=== Problem ===
Your copy of the listing must be exact and must hold no images.

=== Raw data ===

»»

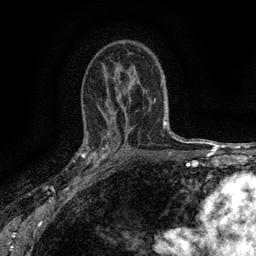
Breast MRI (dynamic contrast-enhanced), one axial slice; slice 90 of 134 in the series (ordered by position); cropped to one breast; dynamic contrast-enhanced series, time point 2 of 6 at this slice position (early post-contrast); 3 T; TE 2.7 ms, TR 5.5 ms; 256 × 256 image matrix, field of view 160 × 160 mm. Female patient.
Annotated regions visible in this slice (semi-automatically segmented with operator editing):
- enhancing-tissue mask used for the functional tumour volume (all voxels passing the contrast-enhancement thresholds inside the analysis volume; usually the tumour): bounding box [x1, y1, x2, y2] px = [82, 132, 116, 176]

««

=== Task solution ===
Breast MRI (dynamic contrast-enhanced), one axial slice; slice 90 of 134 in the series (ordered by position); cropped to one breast; dynamic contrast-enhanced series, time point 2 of 6 at this slice position (early post-contrast); 3 T; TE 2.7 ms, TR 5.5 ms; 256 × 256 image matrix, field of view 160 × 160 mm. Female patient.
Annotated regions visible in this slice (semi-automatically segmented with operator editing):
- enhancing-tissue mask used for the functional tumour volume (all voxels passing the contrast-enhancement thresholds inside the analysis volume; usually the tumour): bounding box [x1, y1, x2, y2] px = [82, 132, 116, 176]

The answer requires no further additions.